··· Records to use

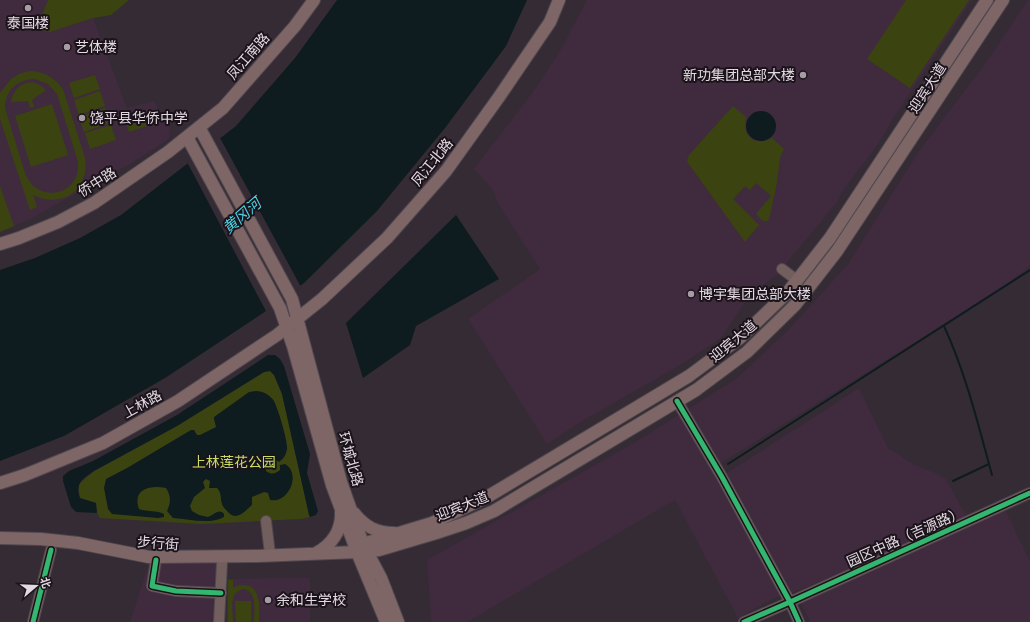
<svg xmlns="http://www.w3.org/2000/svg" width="1030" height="622" viewBox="0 0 1030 622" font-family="Karla,'Noto Sans SC',sans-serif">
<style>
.built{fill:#3f2a3e}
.green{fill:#3b4410;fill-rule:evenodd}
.water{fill:#0e1c1f}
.pier{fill:#352b34}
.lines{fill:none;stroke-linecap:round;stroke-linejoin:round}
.stream{stroke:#0e1c1f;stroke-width:2}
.minor-casing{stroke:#50484f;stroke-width:12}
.major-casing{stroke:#50484f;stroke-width:14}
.minor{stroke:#715e5d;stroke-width:10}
.major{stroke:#7e6666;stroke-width:12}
.cycleway-casing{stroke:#1b131a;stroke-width:8}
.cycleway{stroke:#33b770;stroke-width:5}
.poi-dot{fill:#a79ca6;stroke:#1b131a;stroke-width:1.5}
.labels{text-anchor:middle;stroke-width:4;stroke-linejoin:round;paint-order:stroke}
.poi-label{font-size:14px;fill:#e4d9e3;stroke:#1b131a;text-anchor:start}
.street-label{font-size:14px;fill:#e4d9e3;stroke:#1b131a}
.park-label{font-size:14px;fill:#c5df69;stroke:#1b131a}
.water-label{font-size:15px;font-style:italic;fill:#4cd3e5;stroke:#1b131a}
</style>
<rect width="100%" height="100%" fill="#352b34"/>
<path class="built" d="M 0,0 L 48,0 L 39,22 L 50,32 L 93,18 L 127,108 L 154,101 L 170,128 L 169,139 L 135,161 L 30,219 L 0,232 Z
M 587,0 L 972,0 L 896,114 L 879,143 L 844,189 L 837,202 L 776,276 L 756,290 L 747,299 L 721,338 L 687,361 L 579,423 L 547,444 L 468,319 L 540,269 L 497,202 L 493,190 L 474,169 L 532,93 L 557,56 Z
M 1028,0 L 1030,0 L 1030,266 L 1002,288 L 721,463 L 727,473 L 859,388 L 888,448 L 913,464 L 933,472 L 946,479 L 969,521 L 1005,510 L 1030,561 L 1030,622 L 810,622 L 801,603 L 961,524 L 791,593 L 778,596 L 738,618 L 675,500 L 467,622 L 431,622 L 427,560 L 632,444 L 737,378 L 790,328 L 848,264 L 919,151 L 988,60 Z
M 150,560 L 222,562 L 219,622 L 130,622 Z
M 269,578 L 310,578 L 310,622 L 227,622 L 227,579 Z"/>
<path class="green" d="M 48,0 L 129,0 L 111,15 L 93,18 L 50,32 L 43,31 L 39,22 Z
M 906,0 L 969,0 L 910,88 L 867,59 Z
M 29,71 C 43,71 54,77 63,89 L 85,158 C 90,190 62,209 33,195 L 37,207 L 30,210 L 0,119 L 0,93 L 11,79 L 19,74 ZM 35,79 L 48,84 L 57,94 L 78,162 C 81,196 37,205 25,173 L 5,108 C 5,91 17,79 35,79 Z
M 95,75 L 100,89 L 74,98 L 69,83 Z
M 32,82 L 40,85 L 46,90 L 32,100 L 34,107 L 30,108 L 28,101 L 11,102 C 13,90 20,83 32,82 Z
M 100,91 L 105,106 L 79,115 L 74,100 Z
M 52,104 L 68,155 L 31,167 L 15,116 Z
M 733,106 L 746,117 C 742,137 754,147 772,138 L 784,149 L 780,158 L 777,183 L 769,219 L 767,221 L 763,221 L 756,214 L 771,196 L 756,183 L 750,190 L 745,186 L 733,199 L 759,225 L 745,242 L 688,163 L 687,160 L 689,155 Z
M 105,108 L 110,123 L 84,132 L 79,117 Z
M 144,116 L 147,126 L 129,132 L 126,123 Z
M 111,125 L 116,140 L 90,149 L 85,133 Z
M 0,186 L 14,226 L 0,232 Z
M 270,371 L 274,375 L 282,394 L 310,517 L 300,519 L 202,524 L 100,518 L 97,513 L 96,503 L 80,498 L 78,490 L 79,484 L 94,471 L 177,426 L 264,372 Z
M 228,580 L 233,580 L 233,588 C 238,585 243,584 249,586 C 262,592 259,610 259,622 L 254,622 C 254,611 258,591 243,589 C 228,593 233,610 233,622 L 228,622 Z
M 235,601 L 251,601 L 251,622 L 236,622 Z"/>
<path class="water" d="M 337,0 L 527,0 L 506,46 L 445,128 L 377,211 L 304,283 L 263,313 L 165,378 L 64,436 L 0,461 L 0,270 L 35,258 L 80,238 L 121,215 L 236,126 L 295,58 Z
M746 126a15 15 0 1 1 30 0a15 15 0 1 1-30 0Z
M 456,215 L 499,279 L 416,326 L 410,345 L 363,378 L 346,323 Z
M 268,355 L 275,355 L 280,359 L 284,366 L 310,454 L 307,473 L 318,511 L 316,515 L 310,517 L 309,515 L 282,394 L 274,375 L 270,371 L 264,372 L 177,426 L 94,471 C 83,479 75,482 80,498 L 96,503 L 97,513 L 76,512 L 71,507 L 63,481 L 63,476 L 69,471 L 93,461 L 177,415 Z
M 256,391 C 263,391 270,395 274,401 C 278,409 288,441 287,449 C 286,455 284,458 279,462 L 275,459 L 267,460 L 265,467 L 266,471 C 272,475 275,474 280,470 L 280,465 L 285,464 C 302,474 288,504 270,500 L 268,493 L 264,492 L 252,497 L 252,505 C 244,512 236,522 227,511 C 225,509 223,507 222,504 C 220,497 222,494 217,488 L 209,488 L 210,481 L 206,479 L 203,482 L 205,488 L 194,497 L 190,506 L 192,511 L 199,515 L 208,517 C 214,515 219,508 224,514 L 224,517 C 209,525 189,519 173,518 L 167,511 C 171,502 171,496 166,488 C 150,485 132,489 139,509 C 147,512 157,510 164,514 L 164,517 L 158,518 L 112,514 L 108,509 L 104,488 L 106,479 L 127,468 L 191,430 L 194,430 L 197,435 L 200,435 L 216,427 L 214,419 L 214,417 L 249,392 Z"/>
<path class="pier" d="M 219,136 L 301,287 L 267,313 L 187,162 Z"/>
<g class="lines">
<path class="stream" d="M 944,326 C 966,374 978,424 992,475
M 728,464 L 1030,270
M 953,481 L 989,464"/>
<defs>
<path id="minor" d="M 782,269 L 798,281
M 677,401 L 722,477 L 790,602 L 799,622
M 266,521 L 270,554
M 156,560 L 152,586 L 176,591 L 221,593
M 33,622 L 51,550
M 219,622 L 222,562
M 744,622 L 790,602 L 1030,493"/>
<path id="major" d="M 199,127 L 292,299 L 341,482 L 363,544 L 381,578 L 398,622
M 187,137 L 280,308 L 293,346 L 332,485 L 357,552 L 386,622
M 0,244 L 19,238 L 58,222 L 94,203 L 168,152 L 223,108 L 295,26 L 314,0
M 0,483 L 25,475 L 103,443 L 178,401 L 277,335 L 322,299 L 387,238 L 446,171 L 499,97 L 550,22 L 559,0
M 354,513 C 365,527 377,533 394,533
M 0,538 L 41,539 L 78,543 L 149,557 L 258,556 L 357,552 L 379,550 L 436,533 L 466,523 L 494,511 L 696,390 L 747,352 L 795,305 L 837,251 L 1003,0
M 363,544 L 432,523 L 487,497 L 689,376 L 740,338 L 788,292 L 830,238 L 987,0
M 316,553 C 332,545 342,530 341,512"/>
</defs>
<use href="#minor" class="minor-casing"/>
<use href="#major" class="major-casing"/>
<use href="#minor" class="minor"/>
<use href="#major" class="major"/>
<defs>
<path id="cycleway" d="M 677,401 L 722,477 L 790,602 L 799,622
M 156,560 L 152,586 L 176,591 L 221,593
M 33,622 L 51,550
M 744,622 L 790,602 L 1030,493"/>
</defs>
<use href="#cycleway" class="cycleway-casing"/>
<use href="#cycleway" class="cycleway"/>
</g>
<g class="poi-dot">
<circle cx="28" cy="8" r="4"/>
<circle cx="67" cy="47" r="4"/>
<circle cx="803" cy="75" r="4"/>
<circle cx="82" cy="118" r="4"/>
<circle cx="691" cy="294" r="4"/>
<circle cx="268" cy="600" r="4"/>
</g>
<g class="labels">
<g class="poi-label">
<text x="28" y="28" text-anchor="middle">泰国楼</text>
<text x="75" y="52">艺体楼</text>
<text x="795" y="80" text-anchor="end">新功集团总部大楼</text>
<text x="90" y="123">饶平县华侨中学</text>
<text x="699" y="299">博宇集团总部大楼</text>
<text x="276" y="605">余和生学校</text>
</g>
<g class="street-label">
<text transform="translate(248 56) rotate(-49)" y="5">凤江南路</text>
<text transform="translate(927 88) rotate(-57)" y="5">迎宾大道</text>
<text transform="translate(432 162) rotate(-51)" y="5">凤江北路</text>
<text transform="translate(97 182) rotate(-32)" y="5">侨中路</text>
<text transform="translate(733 341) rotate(-40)" y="5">迎宾大道</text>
<text transform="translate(142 404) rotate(-29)" y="5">上林路</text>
<text transform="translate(351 459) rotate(74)" y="5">环城北路</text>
<text transform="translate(462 506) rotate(-22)" y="5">迎宾大道</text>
<text transform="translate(905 537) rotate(-24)" y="5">园区中路（吉源路）</text>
<text transform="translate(158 543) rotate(4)" y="5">步行街</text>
</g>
<g class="park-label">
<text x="234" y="467">上林莲花公园</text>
</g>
<g class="water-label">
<text transform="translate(242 216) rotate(-41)" y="5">黄冈河</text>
</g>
</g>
<g transform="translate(36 586) rotate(71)" stroke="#1b131a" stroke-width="3" paint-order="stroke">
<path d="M0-3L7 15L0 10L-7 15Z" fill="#e4d9e3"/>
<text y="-6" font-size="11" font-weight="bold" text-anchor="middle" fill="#e4d9e3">北</text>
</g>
</svg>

······

After counting the lines of the records above that hold the word "height", give the total and nothing else.

2